### SUPPLIED MATERIAL
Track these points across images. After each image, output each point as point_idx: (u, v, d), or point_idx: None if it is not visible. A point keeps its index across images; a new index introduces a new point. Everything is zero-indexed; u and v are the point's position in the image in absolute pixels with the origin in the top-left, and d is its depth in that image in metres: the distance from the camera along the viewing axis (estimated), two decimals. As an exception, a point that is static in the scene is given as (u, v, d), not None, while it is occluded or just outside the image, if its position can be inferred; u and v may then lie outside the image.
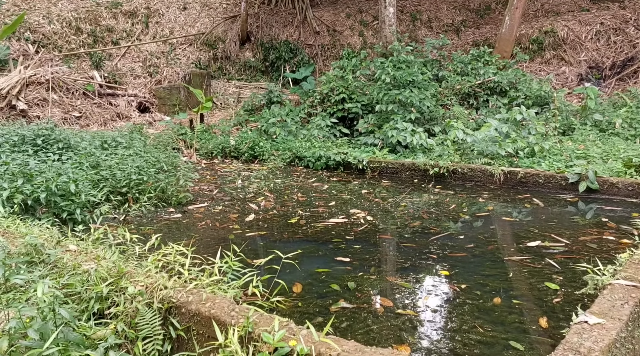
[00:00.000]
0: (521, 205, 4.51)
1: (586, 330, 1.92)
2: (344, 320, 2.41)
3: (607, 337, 1.87)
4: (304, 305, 2.58)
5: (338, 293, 2.73)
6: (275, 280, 2.59)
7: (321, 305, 2.59)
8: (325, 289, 2.79)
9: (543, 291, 2.64)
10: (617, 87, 9.36)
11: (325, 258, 3.29)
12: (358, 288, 2.79)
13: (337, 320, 2.39)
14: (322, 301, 2.63)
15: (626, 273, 2.43)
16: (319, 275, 3.00)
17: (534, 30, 10.52)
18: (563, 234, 3.59)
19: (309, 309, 2.54)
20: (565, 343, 1.83)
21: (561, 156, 5.77)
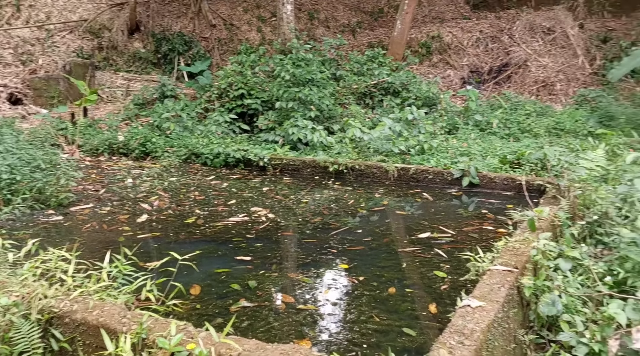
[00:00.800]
0: (413, 199, 4.82)
1: (469, 313, 2.11)
2: (245, 319, 2.40)
3: (487, 318, 2.08)
4: (203, 307, 2.52)
5: (239, 292, 2.71)
6: (172, 283, 2.50)
7: (221, 306, 2.54)
8: (225, 289, 2.75)
9: (432, 280, 2.86)
10: (494, 90, 10.37)
11: (225, 258, 3.24)
12: (259, 286, 2.79)
13: (238, 319, 2.37)
14: (222, 302, 2.59)
15: (502, 259, 2.71)
16: (219, 275, 2.95)
17: (423, 35, 11.28)
18: (449, 225, 3.90)
19: (208, 311, 2.49)
20: (452, 326, 1.99)
21: (447, 153, 6.25)
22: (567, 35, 10.76)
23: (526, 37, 10.89)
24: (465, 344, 1.87)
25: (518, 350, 2.33)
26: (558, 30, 10.84)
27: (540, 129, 7.69)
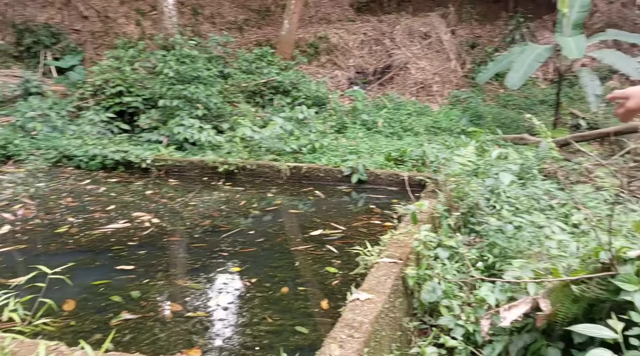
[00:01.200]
0: (305, 197, 4.90)
1: (358, 306, 2.19)
2: (127, 333, 2.25)
3: (375, 310, 2.17)
4: (78, 324, 2.31)
5: (120, 304, 2.53)
6: (41, 300, 2.25)
7: (100, 321, 2.36)
8: (104, 302, 2.55)
9: (324, 276, 2.92)
10: (379, 90, 10.92)
11: (104, 269, 3.01)
12: (143, 296, 2.63)
13: (119, 334, 2.21)
14: (101, 317, 2.40)
15: (388, 252, 2.86)
16: (96, 288, 2.73)
17: (310, 35, 11.51)
18: (340, 222, 4.02)
19: (84, 327, 2.29)
20: (342, 321, 2.05)
21: (337, 152, 6.45)
22: (441, 41, 11.68)
23: (406, 41, 11.62)
24: (354, 337, 1.93)
25: (403, 336, 2.47)
26: (433, 35, 11.73)
27: (420, 128, 8.27)
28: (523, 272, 2.68)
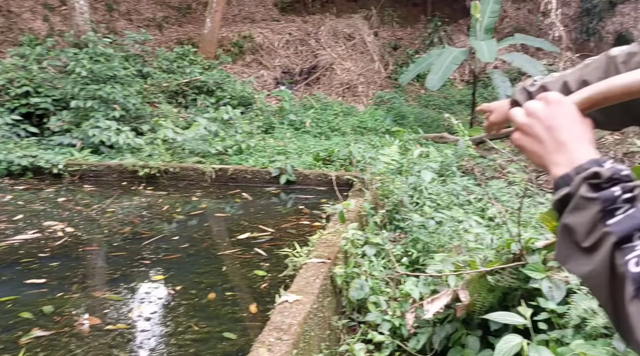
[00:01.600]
0: (232, 200, 4.83)
1: (287, 308, 2.20)
2: (39, 351, 2.10)
3: (303, 311, 2.19)
4: (-19, 347, 2.13)
5: (30, 321, 2.36)
6: None
7: (7, 340, 2.18)
8: (12, 320, 2.36)
9: (253, 280, 2.90)
10: (306, 91, 11.01)
11: (12, 283, 2.79)
12: (57, 311, 2.47)
13: (30, 352, 2.06)
14: (9, 335, 2.22)
15: (317, 252, 2.89)
16: (3, 304, 2.52)
17: (234, 34, 11.36)
18: (269, 224, 4.01)
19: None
20: (271, 324, 2.05)
21: (265, 152, 6.42)
22: (365, 42, 11.99)
23: (331, 41, 11.81)
24: (283, 339, 1.93)
25: (333, 335, 2.52)
26: (357, 37, 12.01)
27: (347, 128, 8.44)
28: (444, 265, 2.82)
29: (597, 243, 0.60)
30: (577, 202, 0.63)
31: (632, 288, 0.56)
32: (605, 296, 0.61)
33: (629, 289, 0.56)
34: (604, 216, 0.60)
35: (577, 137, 0.69)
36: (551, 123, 0.70)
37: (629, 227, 0.58)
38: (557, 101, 0.72)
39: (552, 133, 0.70)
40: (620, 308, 0.58)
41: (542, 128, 0.71)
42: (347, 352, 2.40)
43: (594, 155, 0.66)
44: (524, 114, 0.74)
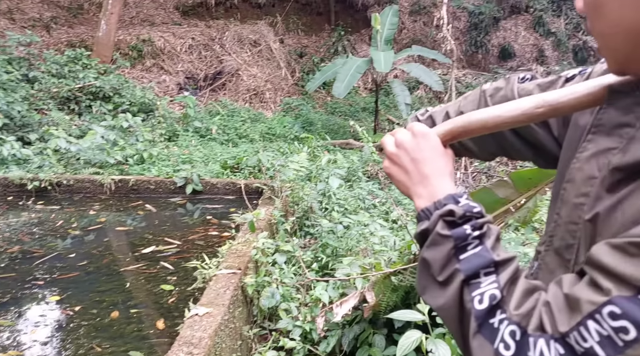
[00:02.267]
0: (134, 212, 4.64)
1: (197, 322, 2.19)
2: None
3: (214, 324, 2.19)
4: None
5: None
6: None
7: None
8: None
9: (159, 295, 2.83)
10: (211, 97, 10.83)
11: None
12: None
13: None
14: None
15: (227, 263, 2.89)
16: None
17: (132, 38, 10.88)
18: (175, 236, 3.91)
19: None
20: (180, 339, 2.03)
21: (169, 161, 6.23)
22: (271, 49, 12.08)
23: (236, 47, 11.74)
24: (194, 353, 1.93)
25: (244, 345, 2.53)
26: (263, 43, 12.07)
27: (255, 134, 8.44)
28: (352, 269, 2.96)
29: (449, 279, 0.66)
30: (434, 238, 0.68)
31: (475, 324, 0.61)
32: (455, 328, 0.66)
33: (473, 325, 0.62)
34: (455, 253, 0.66)
35: (439, 170, 0.74)
36: (416, 155, 0.76)
37: (475, 265, 0.64)
38: (422, 134, 0.77)
39: (417, 166, 0.75)
40: (466, 341, 0.63)
41: (408, 160, 0.76)
42: (259, 362, 2.43)
43: (452, 190, 0.72)
44: (393, 144, 0.79)
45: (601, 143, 0.69)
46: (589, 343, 0.54)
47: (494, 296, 0.61)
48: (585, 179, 0.69)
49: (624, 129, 0.66)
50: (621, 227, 0.59)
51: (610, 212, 0.62)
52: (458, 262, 0.65)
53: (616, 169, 0.63)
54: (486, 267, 0.64)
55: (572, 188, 0.72)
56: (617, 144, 0.66)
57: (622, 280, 0.53)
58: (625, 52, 0.63)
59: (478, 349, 0.61)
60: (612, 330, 0.53)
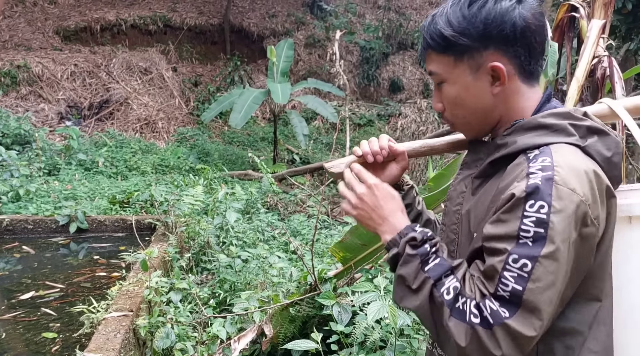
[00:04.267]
0: (10, 255, 4.30)
1: (86, 368, 2.13)
2: None
3: (105, 368, 2.15)
4: None
5: None
6: None
7: None
8: None
9: (41, 344, 2.67)
10: (97, 126, 10.35)
11: None
12: None
13: None
14: None
15: (117, 305, 2.82)
16: None
17: (5, 63, 10.11)
18: (58, 279, 3.70)
19: None
20: (68, 388, 1.96)
21: (49, 198, 5.86)
22: (163, 77, 11.89)
23: (125, 75, 11.39)
24: (83, 402, 1.88)
25: (139, 390, 2.48)
26: (154, 71, 11.84)
27: (147, 166, 8.19)
28: (250, 303, 3.03)
29: (421, 285, 0.94)
30: (405, 258, 0.97)
31: (448, 310, 0.89)
32: (429, 321, 0.94)
33: (446, 311, 0.90)
34: (422, 266, 0.95)
35: (393, 210, 1.05)
36: (375, 204, 1.06)
37: (440, 271, 0.93)
38: (375, 185, 1.08)
39: (377, 212, 1.05)
40: (440, 326, 0.91)
41: (370, 209, 1.06)
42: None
43: (407, 222, 1.03)
44: (355, 197, 1.09)
45: (465, 173, 1.11)
46: (509, 285, 0.84)
47: (456, 287, 0.91)
48: (458, 194, 1.10)
49: (476, 162, 1.08)
50: (482, 210, 0.98)
51: (475, 204, 1.02)
52: (425, 272, 0.94)
53: (475, 178, 1.05)
54: (447, 271, 0.93)
55: (450, 203, 1.11)
56: (474, 170, 1.08)
57: (507, 238, 0.86)
58: (479, 125, 1.05)
59: (454, 328, 0.88)
60: (517, 269, 0.84)
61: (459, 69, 1.00)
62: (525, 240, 0.84)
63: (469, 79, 1.00)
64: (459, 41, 0.97)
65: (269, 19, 14.50)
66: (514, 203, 0.86)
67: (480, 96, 1.00)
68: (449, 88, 1.03)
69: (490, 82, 0.99)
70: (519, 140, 0.95)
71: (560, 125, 0.94)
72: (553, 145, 0.92)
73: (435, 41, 1.00)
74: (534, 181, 0.85)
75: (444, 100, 1.05)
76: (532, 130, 0.96)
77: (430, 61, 1.04)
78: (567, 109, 0.98)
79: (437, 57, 1.02)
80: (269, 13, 14.68)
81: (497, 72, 0.97)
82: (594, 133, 0.95)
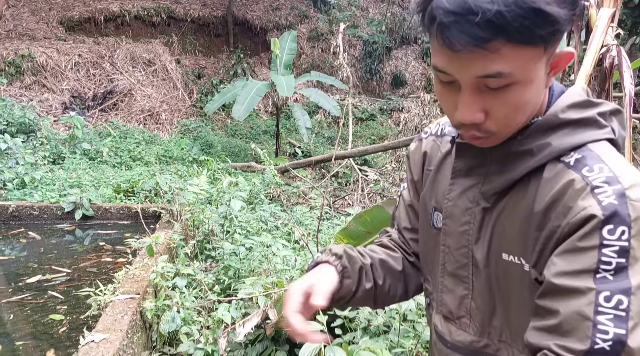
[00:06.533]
0: (16, 240, 4.32)
1: (93, 348, 2.15)
2: None
3: (111, 349, 2.17)
4: None
5: None
6: None
7: None
8: None
9: (48, 325, 2.70)
10: (101, 117, 10.36)
11: None
12: None
13: None
14: None
15: (124, 288, 2.84)
16: None
17: (9, 52, 10.11)
18: (64, 264, 3.73)
19: None
20: (76, 365, 1.99)
21: (54, 186, 5.88)
22: (166, 69, 11.88)
23: (128, 66, 11.39)
24: (92, 379, 1.90)
25: (145, 371, 2.51)
26: (158, 63, 11.83)
27: (151, 157, 8.21)
28: (254, 289, 3.05)
29: None
30: None
31: None
32: None
33: None
34: None
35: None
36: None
37: None
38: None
39: None
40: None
41: None
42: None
43: None
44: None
45: (463, 183, 0.91)
46: (610, 332, 0.66)
47: None
48: (463, 211, 0.90)
49: (477, 170, 0.88)
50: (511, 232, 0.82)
51: (500, 217, 0.84)
52: None
53: (484, 194, 0.86)
54: None
55: (453, 222, 0.92)
56: (477, 181, 0.88)
57: (585, 273, 0.69)
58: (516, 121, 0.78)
59: None
60: (612, 309, 0.66)
61: (541, 62, 0.73)
62: (605, 273, 0.68)
63: (543, 73, 0.75)
64: (561, 20, 0.67)
65: (273, 11, 14.47)
66: (591, 229, 0.70)
67: (540, 93, 0.78)
68: (521, 91, 0.73)
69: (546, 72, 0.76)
70: (554, 143, 0.78)
71: (589, 118, 0.79)
72: (592, 145, 0.77)
73: (524, 25, 0.65)
74: (609, 201, 0.69)
75: (497, 106, 0.75)
76: (555, 130, 0.79)
77: (497, 58, 0.68)
78: (581, 94, 0.82)
79: (516, 49, 0.68)
80: (272, 6, 14.65)
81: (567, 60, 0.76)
82: (612, 114, 0.82)
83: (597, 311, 0.67)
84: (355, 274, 0.99)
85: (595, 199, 0.70)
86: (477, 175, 0.88)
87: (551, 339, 0.71)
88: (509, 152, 0.82)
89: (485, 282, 0.88)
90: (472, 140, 0.82)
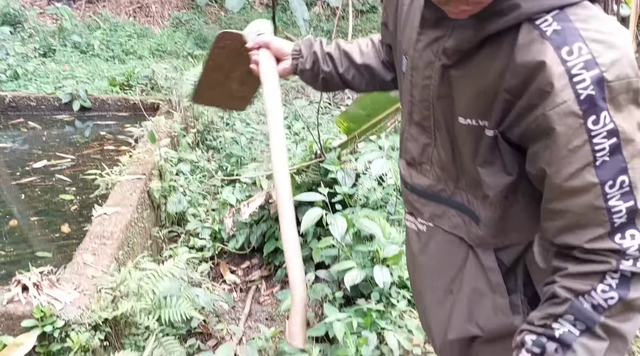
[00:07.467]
0: (17, 130, 4.36)
1: (106, 219, 2.27)
2: None
3: (124, 220, 2.29)
4: None
5: None
6: None
7: None
8: None
9: (60, 204, 2.82)
10: (88, 9, 9.89)
11: None
12: None
13: None
14: None
15: (130, 170, 2.93)
16: None
17: None
18: (67, 151, 3.79)
19: None
20: (91, 234, 2.11)
21: (48, 78, 5.79)
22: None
23: (115, -48, 10.66)
24: (107, 244, 2.04)
25: (154, 245, 2.67)
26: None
27: (143, 51, 7.99)
28: (257, 173, 3.15)
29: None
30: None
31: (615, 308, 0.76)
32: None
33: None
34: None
35: None
36: None
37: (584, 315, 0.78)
38: None
39: None
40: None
41: None
42: (170, 257, 2.58)
43: None
44: None
45: (430, 34, 0.89)
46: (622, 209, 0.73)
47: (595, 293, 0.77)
48: (426, 64, 0.91)
49: (446, 21, 0.85)
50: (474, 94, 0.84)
51: (461, 86, 0.86)
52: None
53: (446, 50, 0.86)
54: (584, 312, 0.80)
55: (418, 74, 0.94)
56: (444, 33, 0.87)
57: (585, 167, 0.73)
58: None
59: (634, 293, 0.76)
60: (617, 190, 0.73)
61: None
62: (602, 158, 0.72)
63: None
64: None
65: None
66: (575, 129, 0.73)
67: None
68: None
69: None
70: (523, 5, 0.75)
71: None
72: (571, 11, 0.74)
73: None
74: (586, 93, 0.71)
75: None
76: None
77: None
78: None
79: None
80: None
81: None
82: None
83: (606, 200, 0.73)
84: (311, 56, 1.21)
85: (573, 92, 0.71)
86: (445, 27, 0.86)
87: (577, 236, 0.76)
88: (480, 11, 0.79)
89: (446, 135, 0.93)
90: (460, 14, 0.79)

### ABOUT THIS TASK
When you reach the line with "16: (319, 275, 3.00)" in the records above, begin repeating the lines exactly, and stop after the line with "22: (567, 35, 10.76)". Skip all pictures.

### WRITTEN SOLUTION
16: (319, 275, 3.00)
17: (534, 30, 10.52)
18: (563, 234, 3.59)
19: (309, 309, 2.54)
20: (565, 343, 1.83)
21: (561, 156, 5.77)
[00:00.800]
0: (413, 199, 4.82)
1: (469, 313, 2.11)
2: (245, 319, 2.40)
3: (487, 318, 2.08)
4: (203, 307, 2.52)
5: (239, 292, 2.71)
6: (172, 283, 2.50)
7: (221, 306, 2.54)
8: (225, 289, 2.75)
9: (432, 280, 2.86)
10: (494, 90, 10.37)
11: (225, 258, 3.24)
12: (259, 286, 2.79)
13: (238, 319, 2.37)
14: (222, 302, 2.59)
15: (502, 259, 2.71)
16: (219, 275, 2.95)
17: (423, 35, 11.28)
18: (449, 225, 3.90)
19: (208, 311, 2.49)
20: (452, 326, 1.99)
21: (447, 153, 6.25)
22: (567, 35, 10.76)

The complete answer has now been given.